Alex Kurtzman shares he's pitched CBS his plan for the Star Trek universe that will last for five to ten years. The cancelation of Star Trek 4 was a massive let down for countless Trekkies all over the world. But while it could take a little while before the franchise makes its way way back on the big screen, it is thriving on the small screen with Star Trek: Discovery opening up narrative opportunities that the network is now seizing.

There is a string of new offerings on the way for the franchise. That's including the upcoming Star Trek: Picard which will see Sir Patrick Stewart reprising his role as the iconic Jean-Luc Picard. Meanwhile, an animated comedy series, as well as an animated Nickelodeon series and the previously announced Section 31 spinoff starring Michelle Yeoh's Philippa Georgiou are all in the pipeline. But it turns out, there's still more to come with Kurtzman having a blueprint for at least the next half decade.

Kurtzman sat down with Deadline's Crew Call podcast (via Trek Core) and shared his vision for the Star Trek franchise moving forward. Acknowledging that while it has an extremely passionate and loyal fanbase, they have yet to fully capitalize on the opportunity of making it accessible for all. With that in mind, the producer went up to CBS and presented them a blueprint on how they can handle the IP in the next several years to expand its following.

"I went to CBS and I said, “I think you have a universe here that is very under-utilized, and a fan base that I think is hungry for a lot more.” And I walked them through the plan of what I saw for the next five to ten years of ‘Trek.’

Part of it was, kind of, premised on the idea that it was going to take time. What I said was, “Don’t expect us to put the first thing out, and suddenly, you know, you’re have 100 million new fans. That’s not gonna happen.” ‘Trek’ has been around for too long for that to happen — but but what we do have is new generations, and what I can tell you is that ‘Trek,’ in general, finds people when they’re about between nine and twelve.

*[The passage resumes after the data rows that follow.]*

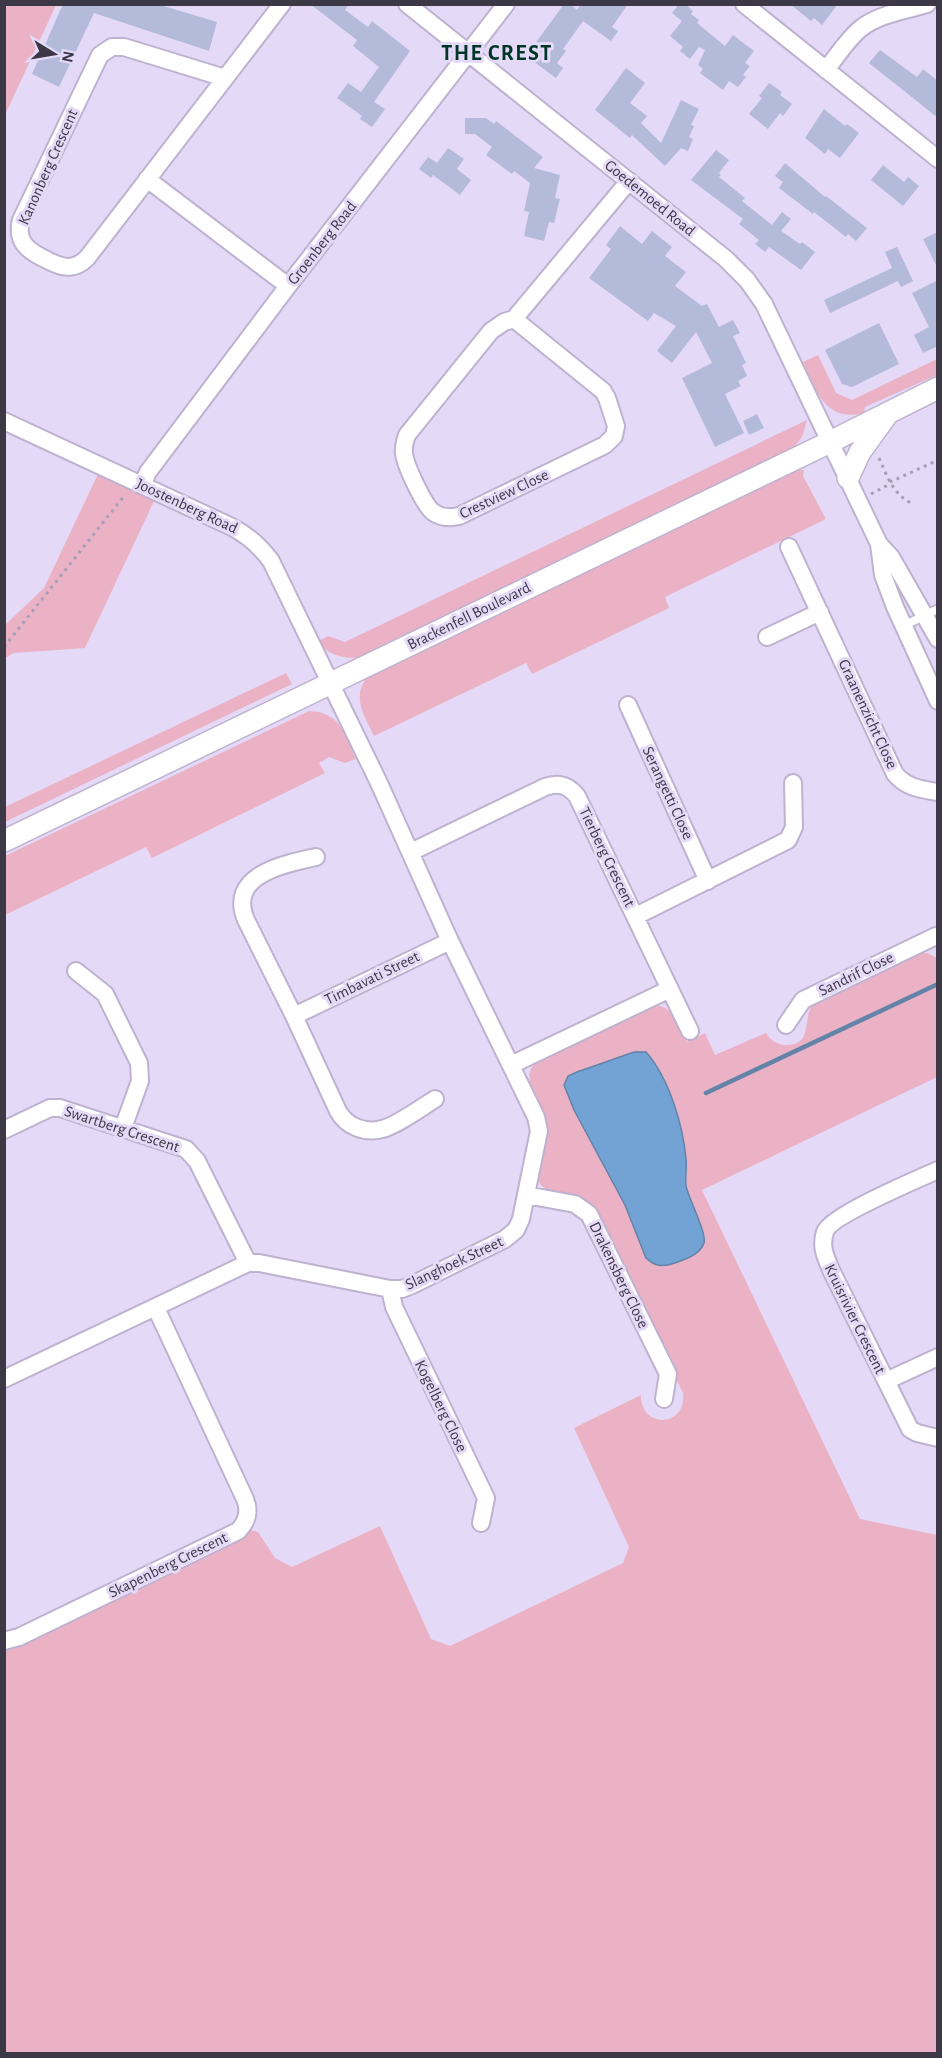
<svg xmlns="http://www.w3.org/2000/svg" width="942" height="2058" font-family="'Alegreya Sans',sans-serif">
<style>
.green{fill:#ebb2c5}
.water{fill:#73a3d4;stroke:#6383a9;stroke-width:1.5}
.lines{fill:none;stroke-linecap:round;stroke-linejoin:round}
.stream{stroke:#6383a9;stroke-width:4.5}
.building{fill:#b4bad9}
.service-casing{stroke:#beb2d0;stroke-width:11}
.minor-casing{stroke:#beb2d0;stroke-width:20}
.tertiary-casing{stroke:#beb2d0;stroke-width:24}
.path{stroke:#a89fb7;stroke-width:3;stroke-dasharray:3 4.5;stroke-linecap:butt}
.service{stroke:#fff;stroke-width:8}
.minor{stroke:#fff;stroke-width:16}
.tertiary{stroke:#fff;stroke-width:21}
.labels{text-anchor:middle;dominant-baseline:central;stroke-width:6;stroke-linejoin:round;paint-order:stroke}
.street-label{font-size:16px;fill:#3d3845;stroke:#e5d9f8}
.district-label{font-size:22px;font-weight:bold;letter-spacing:1.5px;fill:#003527;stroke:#e5d9f8}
</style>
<rect width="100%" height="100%" fill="#e5d9f8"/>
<path class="green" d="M5 4 56 5 5 115 4 5Z
M818 355 836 393 852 400 937 359V375L865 407 864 413C825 423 816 390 803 362Z
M807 420 802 437 792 450 361 657C343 660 330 655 317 642L328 636 345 642Z
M794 470H804L803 476 826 519 665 597 669 608 532 674 526 663 374 736C364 715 351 697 368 676Z
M98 474 155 499 85 648 14 653 5 658V625L44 588Z
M286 673 292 684 5 822V807Z
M309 711C341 712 344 734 356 759L345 763 329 757 319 763 325 773 152 858 146 847 5 915V856Z
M921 953H927L937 958V1077L702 1190 860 1519 937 1535V2053H5L4 1652 8 1648 15 1647 239 1540 250 1530 258 1532 275 1558 292 1567 380 1526 431 1639 450 1646 623 1563 629 1547 574 1428 641 1395C640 1429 687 1428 683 1393L596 1210C581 1191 555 1200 540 1184 533 1163 550 1141 546 1119 542 1100 519 1081 535 1063L653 1005C674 1005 679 1026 687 1042L705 1033 715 1055 766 1033C770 1040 776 1044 785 1045 815 1046 801 1016 814 1003Z"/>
<path class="water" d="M634 1052H646C669 1078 683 1125 686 1159 687 1168 685 1177 686 1186 689 1200 707 1233 704 1243 700 1255 686 1259 675 1263 663 1267 655 1267 646 1258L625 1205 574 1110 564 1085 568 1076 577 1072Z"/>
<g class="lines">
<path class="stream" d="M706 1093 938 984"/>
</g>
<path class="building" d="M63 4H157L217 22 209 51 94 13 59 87 32 74Z
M310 4H349L345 10 368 27 372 21 410 51 374 102 385 109 372 127 360 119 362 116 337 98 348 83 361 92 379 67 353 46 357 40Z
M564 4H570L577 10 581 4H628L612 27 618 31 611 41 583 21 563 49 566 51 557 63 563 68 556 78 526 56Z
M679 4H685L693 11 691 14 699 20 697 23 725 46 733 35 754 51 745 63 750 66 743 75 746 77 738 87 729 81 723 90 700 73 703 69 698 65 705 50 699 47 690 59 680 51 683 47 670 36 682 21 672 13Z
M790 4H838L822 25 814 18 811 21Z
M880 50 917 77 923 69 938 81V118L869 63Z
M626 68 645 83 630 103 647 116 641 123 661 143 681 100 699 109 691 125 694 126 689 137 693 139 688 151 681 148 665 166 632 135 630 138 595 110Z
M769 83 782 92 780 95 792 104 783 116 780 113 768 129 749 114 762 98 759 96Z
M824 109 845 126 847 124 859 133 840 158 828 149 825 154 805 138Z
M465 118H486L494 124 496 121 543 157 534 168 560 175 555 198 560 199 554 223 549 222 544 241 524 236 529 212 524 211 530 183 514 171 512 174 486 155 492 147 475 134H465Z
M448 148 464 159 457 169 471 180 460 195 433 175 431 178 419 169 428 157 437 163Z
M716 150 729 160 719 173 721 175 719 177 745 198 742 201 772 225 782 212 791 219 781 231 800 244 802 242 815 252 801 270 769 247 765 252 755 244 759 240 739 224 743 219 691 180Z
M785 163 825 197 826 196 867 228 856 241 848 234 846 237 814 212 813 214 779 188 783 182 775 176Z
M883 165 904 182 908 177 919 186 903 206 871 180Z
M620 226 642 244 652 231 672 247 665 256 686 272 675 286 702 306 707 304 719 327 733 320 740 333 733 336 746 363 742 365 747 376 738 381 741 386 725 394 744 433 715 447 682 378 712 363 696 332 672 363 657 351 676 326 654 313 648 321 589 278 611 249 606 245Z
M938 232V269L923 239Z
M897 247 913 281 901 287 898 281 830 313 824 300 892 268 885 252Z
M938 280V346L923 353 914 335 929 327 912 293Z
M879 323 899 364 852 387 842 384 825 350Z
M757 414 764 428 749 435 743 421Z"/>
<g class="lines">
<g class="service-casing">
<path id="service" d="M903 626 938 609"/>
</g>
<g class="minor-casing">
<path id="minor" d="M407 4 726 259 747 280 764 304 879 544 891 557 938 639
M744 4 938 159
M826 70C837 56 847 40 860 29 878 14 905 11 927 4
M225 78 124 47H112L100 55 21 220C15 243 30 252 47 260 62 268 74 271 87 258L282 4
M147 179 288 286
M514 319 603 391 607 398 616 426 614 436 605 445 459 516C450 518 441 518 433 512 424 505 405 465 404 453 403 447 405 441 407 435L491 331 504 322 514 319 629 181
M4 421 232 527C249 536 260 546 271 561L379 783 450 941 536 1117 539 1131 521 1219 516 1230 505 1239 412 1285 402 1289H390L259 1263H248L4 1379
M142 485 148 472 288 286 506 4
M879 544 883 575 895 607 938 701
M789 547 895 774C907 788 920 789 938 792
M767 637 820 612
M628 705 708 881
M411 852 545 787C558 782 568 785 577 796L690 1031
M316 857C284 864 227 875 246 920L294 1016 338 1111C346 1126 365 1134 382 1129 396 1126 422 1107 435 1099
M636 916 788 840 794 827 793 783
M76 971 105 994 139 1063 140 1081 123 1128
M294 1016 450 941
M786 1025 803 1000 936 936
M511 1065 670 989
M4 1130 50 1108H60L186 1149 197 1161 248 1263
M938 1170C918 1179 830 1216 825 1232 820 1247 826 1258 832 1272L910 1429 917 1433 938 1438
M526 1195 575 1204 589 1214 668 1374 664 1399
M390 1289 394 1307 486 1498 481 1523
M886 1381 938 1357
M4 1641 19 1637 238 1531C247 1522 250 1511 245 1499L156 1308"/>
</g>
<g class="tertiary-casing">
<path id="tertiary" d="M848 478 860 452 886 416
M4 841 830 442 938 388"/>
</g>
<path class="path" d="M879 458C887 476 893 494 911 503
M871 494 888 485 890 482 938 460
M4 647 125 495"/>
<use href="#service" class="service"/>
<use href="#minor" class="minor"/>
<use href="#tertiary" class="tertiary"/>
</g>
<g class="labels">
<g class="street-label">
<text transform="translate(48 167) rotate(-66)">Kanonberg Crescent</text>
<text transform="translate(650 198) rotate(39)">Goedemoed Road</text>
<text transform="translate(322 243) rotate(-52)">Groenberg Road</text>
<text transform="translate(504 494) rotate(-25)">Crestview Close</text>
<text transform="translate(187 506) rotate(25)">Joostenberg Road</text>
<text transform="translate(469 616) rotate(-26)">Brackenfell Boulevard</text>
<text transform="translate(868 714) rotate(65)">Graanenzicht Close</text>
<text transform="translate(668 793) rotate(65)">Serangetti Close</text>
<text transform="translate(607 857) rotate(64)">Tierberg Crescent</text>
<text transform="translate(856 974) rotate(-26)">Sandrif Close</text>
<text transform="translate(372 978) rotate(-26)">Timbavati Street</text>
<text transform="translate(122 1129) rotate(18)">Swartberg Crescent</text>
<text transform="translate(454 1263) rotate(-25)">Slanghoek Street</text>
<text transform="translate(619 1275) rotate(64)">Drakensberg Close</text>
<text transform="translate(855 1319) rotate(64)">Kruisrivier Crescent</text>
<text transform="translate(441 1406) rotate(64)">Kogelberg Close</text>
<text transform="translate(168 1565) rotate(-26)">Skapenberg Crescent</text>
</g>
<g class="district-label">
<text x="497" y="53">THE CREST</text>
</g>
</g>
<rect width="942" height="2058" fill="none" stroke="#3d3845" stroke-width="12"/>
<g transform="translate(54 54) rotate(101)" stroke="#e5d9f8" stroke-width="4.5" paint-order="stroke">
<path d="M0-4.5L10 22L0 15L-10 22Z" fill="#3d3845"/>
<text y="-9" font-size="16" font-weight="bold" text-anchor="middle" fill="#3d3845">N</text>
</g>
</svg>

It’s never reached younger than that; it’s never tried to, and to me that’s a hugely missed opportunity, especially because what you’re really trying to do is influence hearts and minds with really positive messages — messages about who we can be as a species and as people and what our future is. So why not start young, you know? And not for a cynical reason. Not because you know, hey, let some more toys, but because if you really want ‘Star Trek’ to reach people, then you’ve got to start young."

The producer and Discovery co-creator cited Star Wars as a point of comparison with what he wants to achieve with Star Trek. Being also a fan of the franchise set in the galaxy far, far away, Kurtzman hopes to entice younger audiences by giving them a sense of wonder, the same way A New Hope did for him. And given what they're currently doing, he's optimistic that they can achieve this goal since there's steady increase in their younger fan base.

And this is where I guess the ‘Star Wars’ influence on me really mattered, because as a kid at four years old, I could imagine myself starting up with a twin suns of Tatooine and wondering what my life was. ‘Trek’ didn’t give me that same thing — it gave me Wesley Crusher, it gave me different characters, but again, those are older characters.

But we are definitely seeing just metric proof that the fan base is growing, and it’s growing younger — and yet, we’re keeping our current fans, and that’s great.

While Kurtzman didn't get into details about his plans, the upcoming projects for the Star Trek franchise lines up with his mindset in handling this universe for the next decade. Like Star Wars, they're delving into animated series that can bring in a younger audience. Depending on the kind of stories that they tackle with these shows, it is a great entry point for new potential fans, regardless of age. At the same time, they're also offering something familiar for long-time followers in Picard. Kurtzman didn't say what CBS' reaction was when he came up top them, but considering that TV Studios president David Stapf revealed last year that they're aiming to have a Star Trek TV show airing all year long on CBS Access, bolstered by the positive reception Discovery is getting, chances are that if everything goes to plan, Kurtzman can execute his plan.